Todo ello sin olvidar que si antes fueron fundamentales en los tiempos de crecimiento, la población inmigrante es la que ha sufrido el ajuste más duro en la crisis: su tasa de paro se elevó desde el 17% en 2008 hasta superar el 30% al final de 2009; con el añadido de que, si no pasan directamente a la economía sumergida y logran mantener sus empleos, tienen condiciones laborales con salarios más bajos, reducción de beneficios y más trabajo.
Aunque la duración de la crisis definirá su verdadero impacto en la migración, el papel fundamental que en esta última década ha desempeñado su aporte laboral sugiere que será difícil que la economía se recupere sin mano de obra migrante.
Por ello no se debe sacar a la migración de la respuesta a la crisis financiera y no sucumbir a las medidas populistas de alto riesgo para la convivencia, de combatir la crisis con medidas migratorias severas.
Las políticas restrictivas y cortoplacistas son el germen de mayor exclusión y rechazo, y fomentan el conflicto entre las capas mas desfavorecidas. Y todas las administraciones públicas, central, autonómica y local, deben garantizar que los sistemas de protección social puedan atender las necesidades de la población residente necesitada, sea autóctona o extranjera.
Por ello hacemos un llamamiento a la responsabilidad de las fuerzas políticas y de los medios de comunicación, porque juegan un papel fundamental en la presentación y percepción de la inmigración ya que un determinado discurso puede reforzar los prejuicios xenófobos y contribuye a crear un grado de intolerancia social.
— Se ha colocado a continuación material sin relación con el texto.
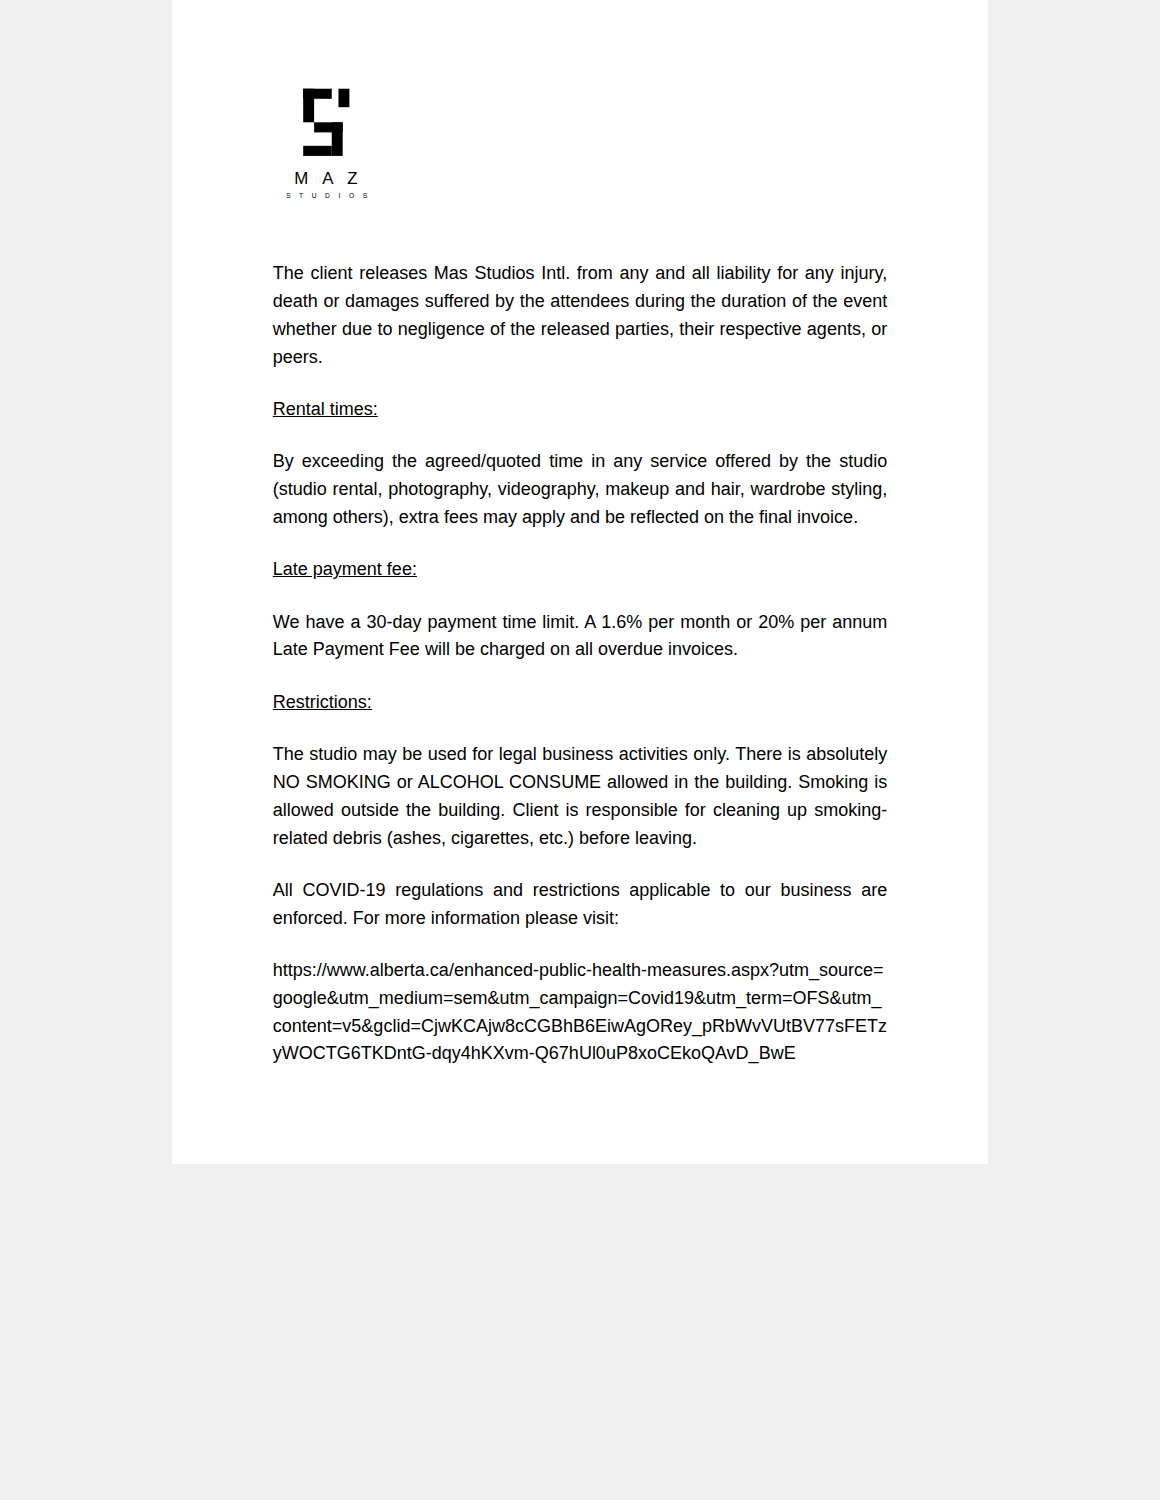M A Z S T U D I O S
The client releases Mas Studios Intl. from any and all liability for any injury, death or damages suffered by the attendees during the duration of the event whether due to negligence of the released parties, their respective agents, or peers.
Rental times:
By exceeding the agreed/quoted time in any service offered by the studio (studio rental, photography, videography, makeup and hair, wardrobe styling, among others), extra fees may apply and be reflected on the final invoice.
Late payment fee:
We have a 30-day payment time limit. A 1.6% per month or 20% per annum Late Payment Fee will be charged on all overdue invoices.
Restrictions:
The studio may be used for legal business activities only. There is absolutely NO SMOKING or ALCOHOL CONSUME allowed in the building. Smoking is allowed outside the building. Client is responsible for cleaning up smoking- related debris (ashes, cigarettes, etc.) before leaving.
All COVID-19 regulations and restrictions applicable to our business are enforced. For more information please visit:
https://www.alberta.ca/enhanced-public-health-measures.aspx?utm_source=google&utm_medium=sem&utm_campaign=Covid19&utm_term=OFS&utm_content=v5&gclid=CjwKCAjw8cCGBhB6EiwAgORey_pRbWvVUtBV77sFETzyWOCTG6TKDntG-dqy4hKXvm-Q67hUl0uP8xoCEkoQAvD_BwE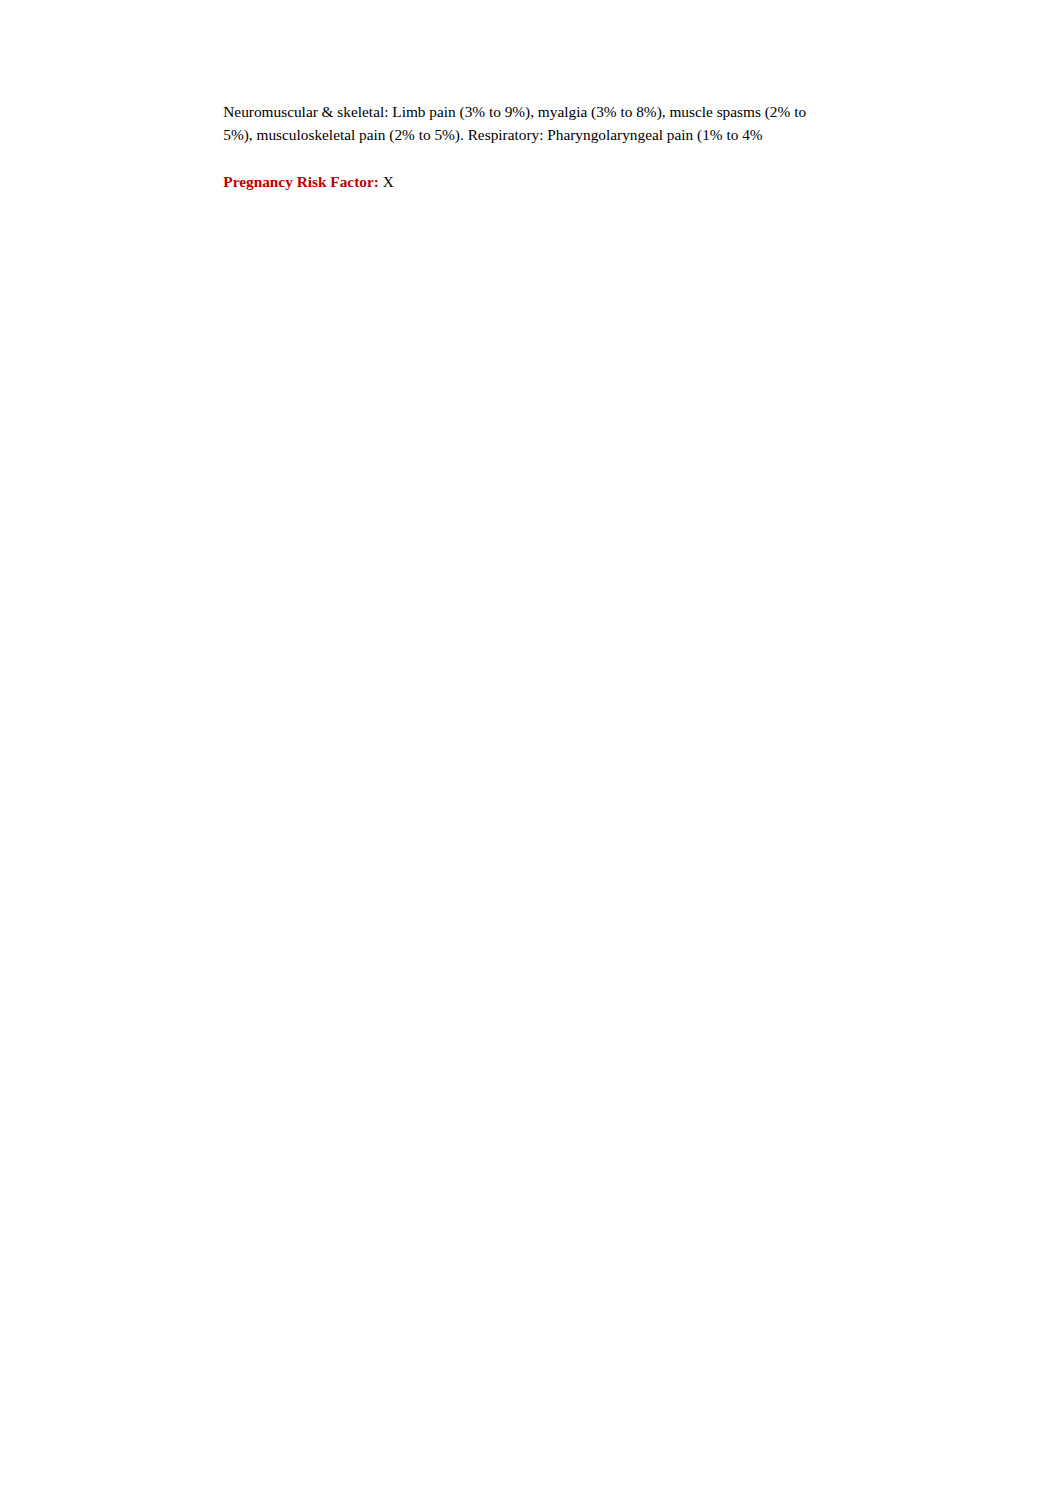Neuromuscular & skeletal: Limb pain (3% to 9%), myalgia (3% to 8%), muscle spasms (2% to 5%), musculoskeletal pain (2% to 5%). Respiratory: Pharyngolaryngeal pain (1% to 4%
Pregnancy Risk Factor: X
Los inmigrantes piden reconocimiento, que es el punto de partida mínimo para poder hablar de convivencia.
La convivencia no mejorará fomentando el odio al migrante, al indocumentado, sino comprometiendo en la solución de los problemas a todos, porque a todos nos atañen como sociedad. De ello depende, en buena medida, que sociedades plurales, como la murciana hoy, puedan funcionar de forma cohesionada y justa.